(TASK ITEM) Write out the listing below word for word, from its first line through the line that contains "Celebration — Fans Relive Golden Moment...", with both ends included. Leave the pictures out.
[[ DATASET RECORDS, beginning ]]
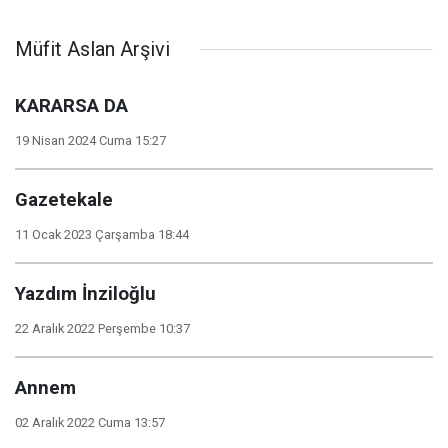
Müfit Aslan Arşivi
KARARSA DA
19 Nisan 2024 Cuma 15:27
Gazetekale
11 Ocak 2023 Çarşamba 18:44
Yazdım İnziloğlu
22 Aralık 2022 Perşembe 10:37
Annem
02 Aralık 2022 Cuma 13:57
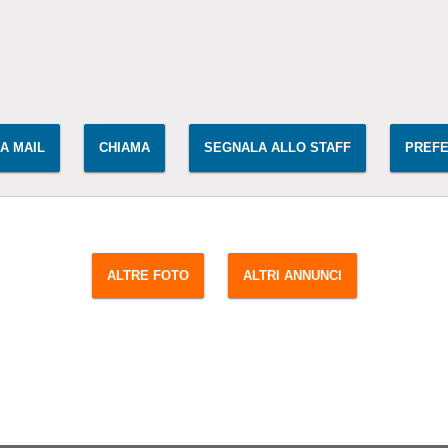
IA MAIL
CHIAMA
SEGNALA ALLO STAFF
PREFE
ALTRE FOTO
ALTRI ANNUNCI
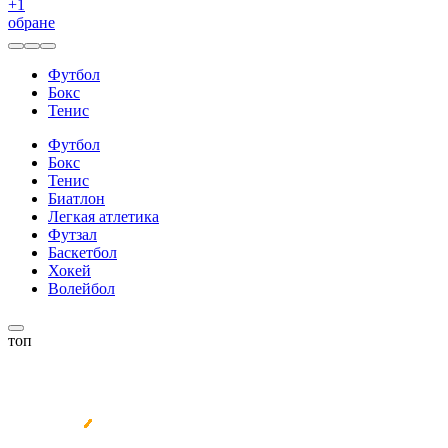
+
1
обране
Футбол
Бокс
Тенис
Футбол
Бокс
Тенис
Биатлон
Легкая атлетика
Футзал
Баскетбол
Хокей
Волейбол
топ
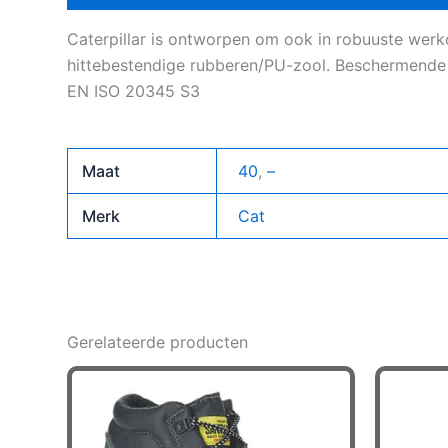
Caterpillar is ontworpen om ook in robuuste werk
hittebestendige rubberen/PU-zool. Beschermende P
EN ISO 20345 S3
Maat
40
,
–
Merk
Cat
Gerelateerde producten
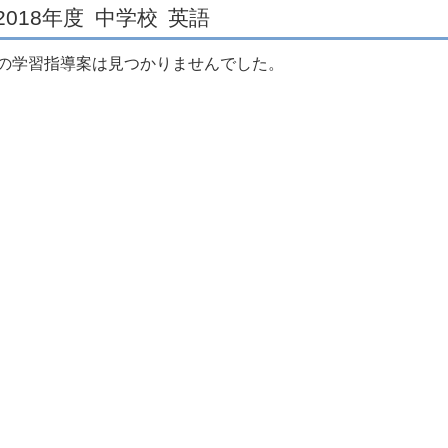
2018年度
中学校
英語
の学習指導案は見つかりませんでした。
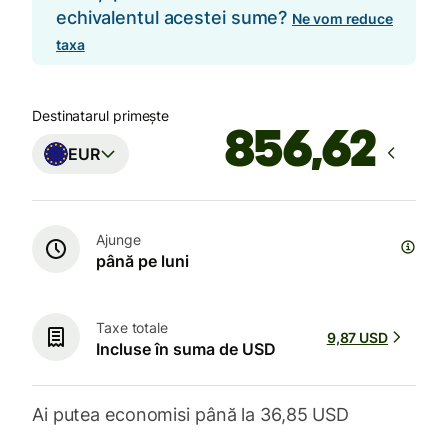
echivalentul acestei sume?
Ne vom reduce
taxa
Destinatarul primește
EUR
Ajunge
până pe luni
Taxe totale
9,87 USD
Incluse în suma de USD
Ai putea economisi până la 36,85 USD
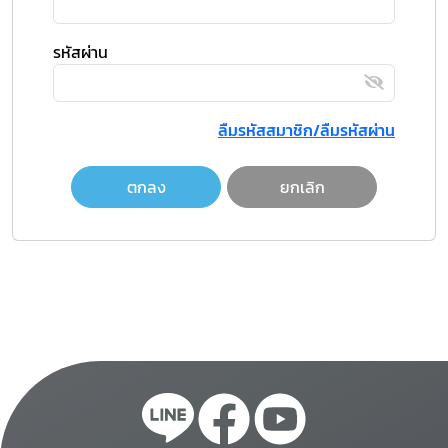
รหัสผ่าน
ลืมรหัสสมาชิก/ลืมรหัสผ่าน
ตกลง
ยกเลิก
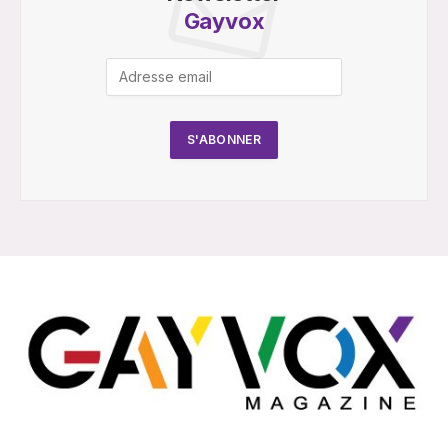
Gayvox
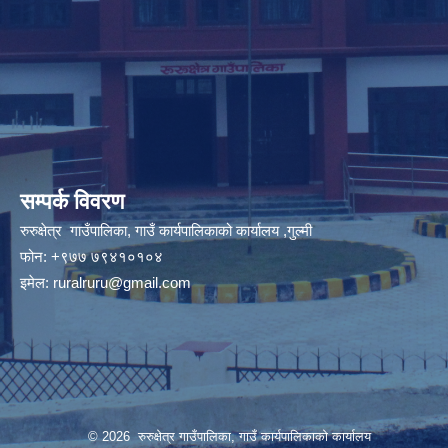
सम्पर्क विवरण
रुरुक्षेत्र गाउँपालिका, गाउँ कार्यपालिकाको कार्यालय ,गुल्मी
फोन: +९७७ ७९४१०१०४
इमेल:
ruralruru@gmail.com
© 2026 रुरुक्षेत्र गाउँपालिका, गाउँ कार्यपालिकाको कार्यालय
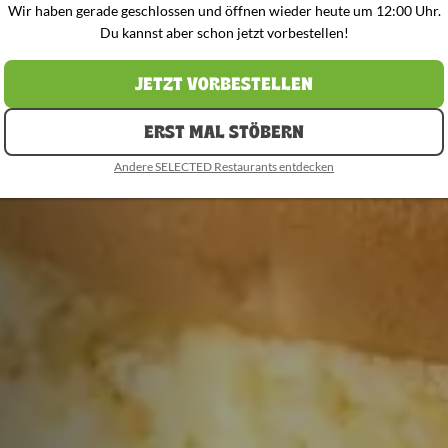
Wir haben gerade geschlossen und öffnen wieder heute um 12:00 Uhr.
Du kannst aber schon jetzt vorbestellen!
JETZT VORBESTELLEN
ERST MAL STÖBERN
Andere SELECTED Restaurants entdecken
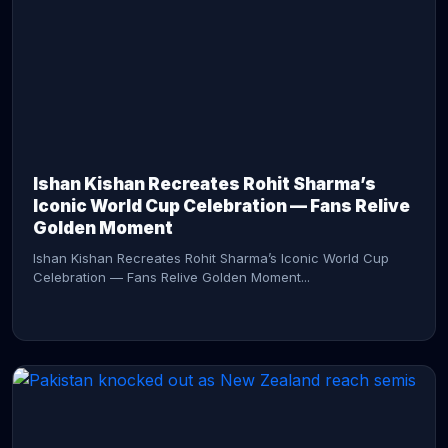
CONTINUE READING →
Ishan Kishan Recreates Rohit Sharma’s
Iconic World Cup Celebration — Fans Relive
Golden Moment
Ishan Kishan Recreates Rohit Sharma’s Iconic World Cup
Celebration — Fans Relive Golden Moment...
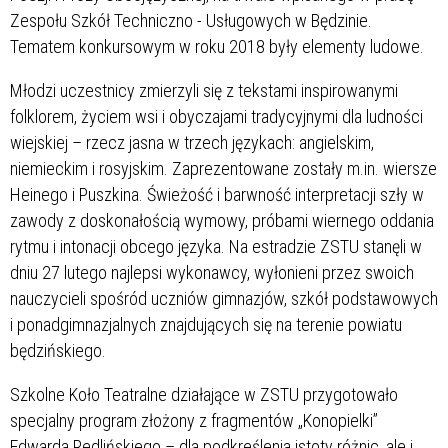
Zespołu Szkół Techniczno - Usługowych w Będzinie.
Tematem konkursowym w roku 2018 były elementy ludowe.
Młodzi uczestnicy zmierzyli się z tekstami inspirowanymi
folklorem, życiem wsi i obyczajami tradycyjnymi dla ludności
wiejskiej – rzecz jasna w trzech językach: angielskim,
niemieckim i rosyjskim. Zaprezentowane zostały m.in. wiersze
Heinego i Puszkina. Świeżość i barwność interpretacji szły w
zawody z doskonałością wymowy, próbami wiernego oddania
rytmu i intonacji obcego języka. Na estradzie ZSTU stanęli w
dniu 27 lutego najlepsi wykonawcy, wyłonieni przez swoich
nauczycieli spośród uczniów gimnazjów, szkół podstawowych
i ponadgimnazjalnych znajdujących się na terenie powiatu
będzińskiego.
Szkolne Koło Teatralne działające w ZSTU przygotowało
specjalny program złożony z fragmentów „Konopielki”
Edwarda Redlińskiego – dla podkreślenia istoty różnic, ale i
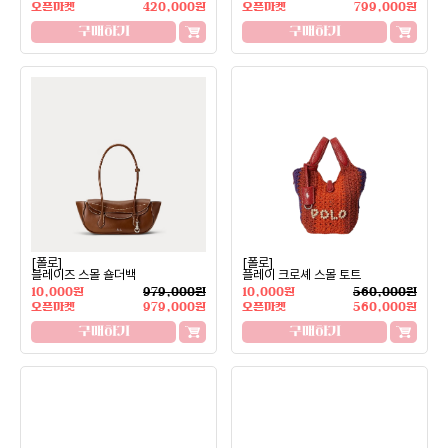
오픈마켓
420,000원
오픈마켓
799,000원
구매하기
구매하기
[폴로]
[폴로]
블레이즈 스몰 숄더백
플레이 크로셰 스몰 토트
10,000원
979,000원
10,000원
560,000원
오픈마켓
979,000원
오픈마켓
560,000원
구매하기
구매하기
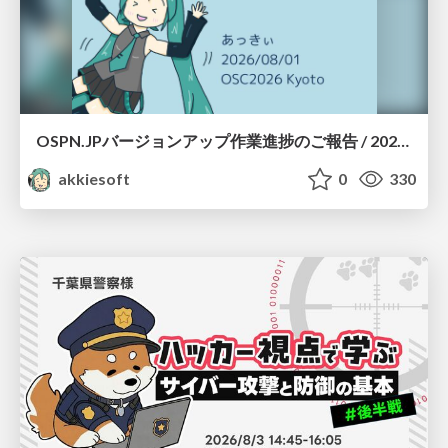
OSPN.JPバージョンアップ作業進捗のご報告 / 20260801-osc26kyoto
akkiesoft
0
330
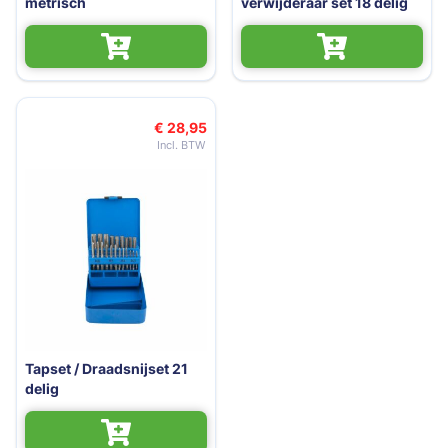
metrisch
verwijderaar set 18 delig
€ 28,95
Tapset / Draadsnijset 21
delig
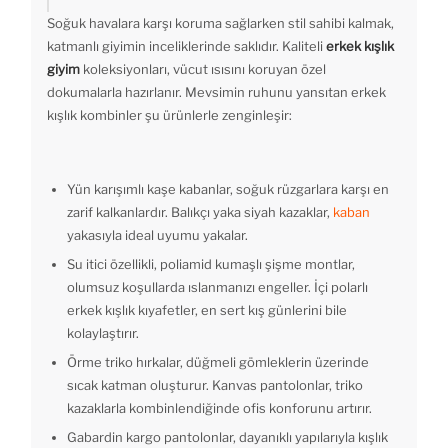
Soğuk havalara karşı koruma sağlarken stil sahibi kalmak,
katmanlı giyimin inceliklerinde saklıdır. Kaliteli
erkek kışlık
giyim
koleksiyonları, vücut ısısını koruyan özel
dokumalarla hazırlanır. Mevsimin ruhunu yansıtan erkek
kışlık kombinler şu ürünlerle zenginleşir:
Yün karışımlı kaşe kabanlar, soğuk rüzgarlara karşı en
zarif kalkanlardır. Balıkçı yaka siyah kazaklar,
kaban
yakasıyla ideal uyumu yakalar.
Su itici özellikli, poliamid kumaşlı şişme montlar,
olumsuz koşullarda ıslanmanızı engeller. İçi polarlı
erkek kışlık kıyafetler, en sert kış günlerini bile
kolaylaştırır.
Örme triko hırkalar, düğmeli gömleklerin üzerinde
sıcak katman oluşturur. Kanvas pantolonlar, triko
kazaklarla kombinlendiğinde ofis konforunu artırır.
Gabardin kargo pantolonlar, dayanıklı yapılarıyla kışlık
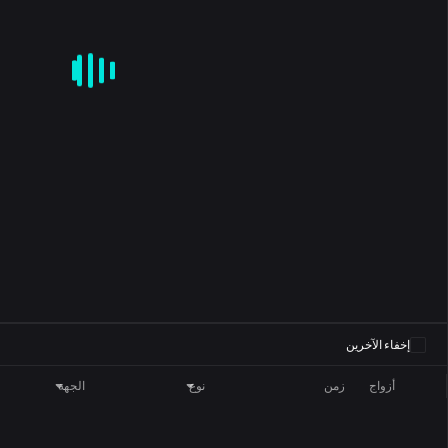
CD
KDJ
RSI
BRAR
DMI
SAR
ROC
MA
EMA
BOLL
0
إخفاء الآخرين
أزواج
زمن
نوع
الجهة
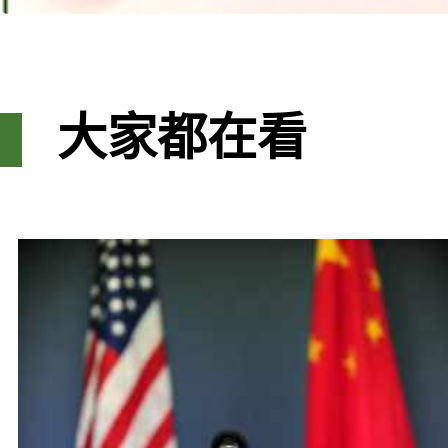
大家都在看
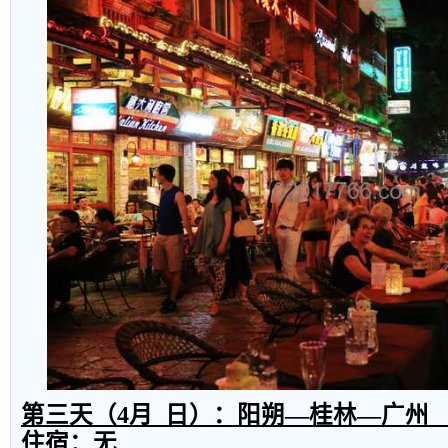
第三天（
4
月
日）：阳朔—桂林—广州
住宿：无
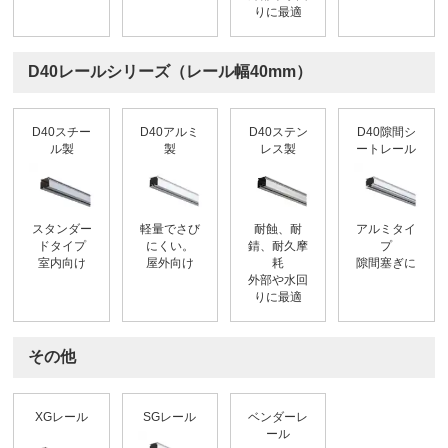
りに最適
D40レールシリーズ（レール幅40mm）
D40スチー
D40アルミ
D40ステン
D40隙間シ
ル製
製
レス製
ートレール
スタンダー
軽量でさび
耐蝕、耐
アルミタイ
ドタイプ
にくい。
錆、耐久摩
プ
室内向け
屋外向け
耗
隙間塞ぎに
外部や水回
りに最適
その他
XGレール
SGレール
ベンダーレ
ール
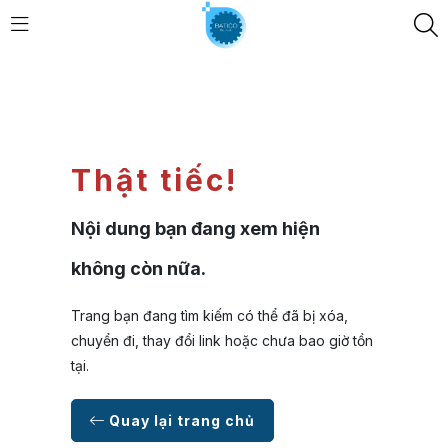
Thật tiếc!
Nội dung bạn đang xem hiện
không còn nữa.
Trang bạn đang tìm kiếm có thể đã bị xóa,
chuyển đi, thay đổi link hoặc chưa bao giờ tồn
tại.
Quay lại trang chủ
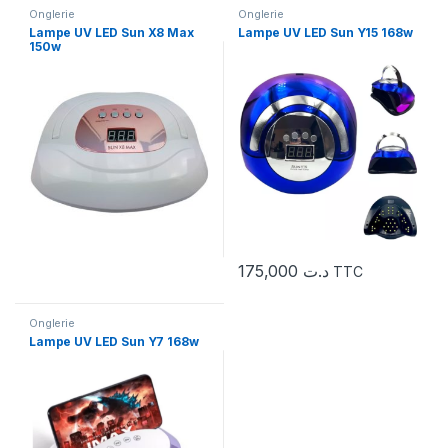
Onglerie
Onglerie
Lampe UV LED Sun X8 Max
Lampe UV LED Sun Y15 168w
150w
175,000
د.ت
TTC
Onglerie
Lampe UV LED Sun Y7 168w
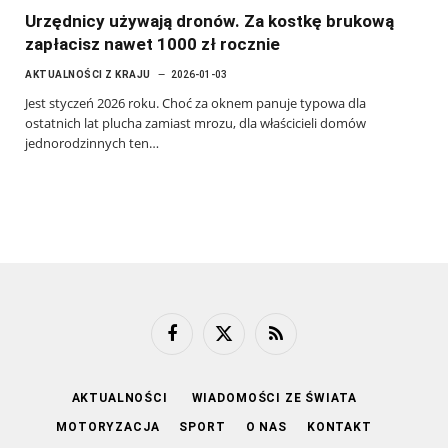
Urzędnicy używają dronów. Za kostkę brukową
zapłacisz nawet 1000 zł rocznie
AKTUALNOŚCI Z KRAJU
2026-01-03
Jest styczeń 2026 roku. Choć za oknem panuje typowa dla
ostatnich lat plucha zamiast mrozu, dla właścicieli domów
jednorodzinnych ten…
Facebook
X
RSS
(Twitter)
AKTUALNOŚCI
WIADOMOŚCI ZE ŚWIATA
MOTORYZACJA
SPORT
O NAS
KONTAKT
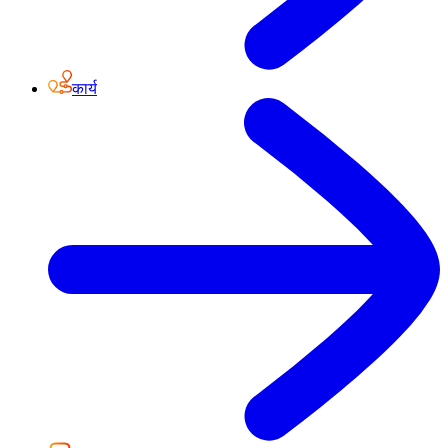
कार्य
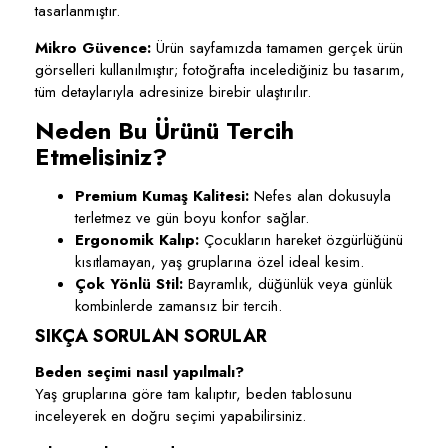
tasarlanmıştır.
Mikro Güvence:
Ürün sayfamızda tamamen gerçek ürün
görselleri kullanılmıştır; fotoğrafta incelediğiniz bu tasarım,
tüm detaylarıyla adresinize birebir ulaştırılır.
Neden Bu Ürünü Tercih
Etmelisiniz?
Premium Kumaş Kalitesi:
Nefes alan dokusuyla
terletmez ve gün boyu konfor sağlar.
Ergonomik Kalıp:
Çocukların hareket özgürlüğünü
kısıtlamayan, yaş gruplarına özel ideal kesim.
Çok Yönlü Stil:
Bayramlık, düğünlük veya günlük
kombinlerde zamansız bir tercih.
SIKÇA SORULAN SORULAR
Beden seçimi nasıl yapılmalı?
Yaş gruplarına göre tam kalıptır, beden tablosunu
inceleyerek en doğru seçimi yapabilirsiniz.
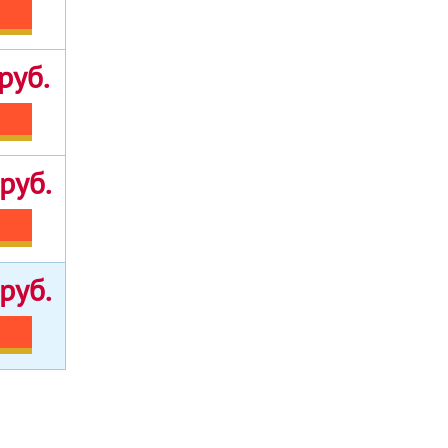
руб.
руб.
руб.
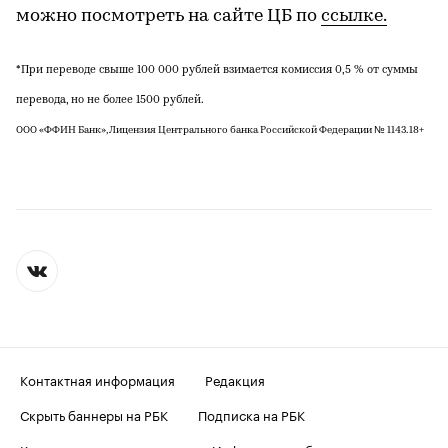
можно посмотреть на сайте ЦБ по
ссылке.
*При переводе свыше 100 000 рублей взимается комиссия 0,5 % от суммы
перевода, но не более 1500 рублей.
ООО «ФФИН Банк», Лицензия Центрального банка Российской Федерации № 1143. 18+
Контактная информация
Редакция
Скрыть баннеры на РБК
Подписка на РБК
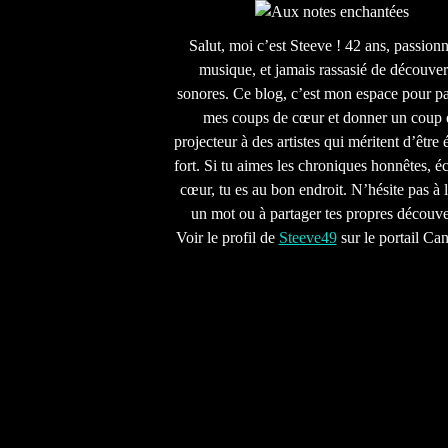
Salut, moi c’est Steeve ! 42 ans, passion
musique, et jamais rassasié de découver
sonores. Ce blog, c’est mon espace pour pa
mes coups de cœur et donner un coup 
projecteur à des artistes qui méritent d’être 
fort. Si tu aimes les chroniques honnêtes, écr
cœur, tu es au bon endroit. N’hésite pas à l
un mot ou à partager tes propres découve
Voir le profil de
Steeve49
sur le portail Ca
[[ DATASET RECORDS, end ]]
(ANSWER)
Müfit Aslan Arşivi
KARARSA DA
19 Nisan 2024 Cuma 15:27
Gazetekale
11 Ocak 2023 Çarşamba 18:44
Yazdım İnziloğlu
22 Aralık 2022 Perşembe 10:37
Annem
02 Aralık 2022 Cuma 13:57
IA MAIL
CHIAMA
SEGNALA ALLO STAFF
PREFE
ALTRE FOTO
ALTRI ANNUNCI
+
1
обране
Футбол
Бокс
Тенис
Футбол
Бокс
Тенис
Биатлон
Легкая атлетика
Футзал
Баскетбол
Хокей
Волейбол
топ
Caterpillar is ontworpen om ook in robuuste werk
hittebestendige rubberen/PU-zool. Beschermende P
EN ISO 20345 S3
Maat
40
,
–
Merk
Cat
Gerelateerde producten
2018年度
中学校
英語
の学習指導案は見つかりませんでした。
echivalentul acestei sume?
Ne vom reduce
taxa
Destinatarul primește
EUR
Ajunge
până pe luni
Taxe totale
9,87 USD
Incluse în suma de USD
Ai putea economisi până la 36,85 USD
รหัสผ่าน
ลืมรหัสสมาชิก/ลืมรหัสผ่าน
ตกลง
ยกเลิก
Gayvox
सम्पर्क विवरण
रुरुक्षेत्र गाउँपालिका, गाउँ कार्यपालिकाको कार्यालय ,गुल्मी
फोन: +९७७ ७९४१०१०४
इमेल:
ruralruru@gmail.com
© 2026 रुरुक्षेत्र गाउँपालिका, गाउँ कार्यपालिकाको कार्यालय
Wir haben gerade geschlossen und öffnen wieder heute um 12:00 Uhr.
Du kannst aber schon jetzt vorbestellen!
JETZT VORBESTELLEN
ERST MAL STÖBERN
Andere SELECTED Restaurants entdecken
CONTINUE READING →
Ishan Kishan Recreates Rohit Sharma’s
Iconic World Cup Celebration — Fans Relive
Golden Moment
Ishan Kishan Recreates Rohit Sharma’s Iconic World Cup
Celebration — Fans Relive Golden Moment...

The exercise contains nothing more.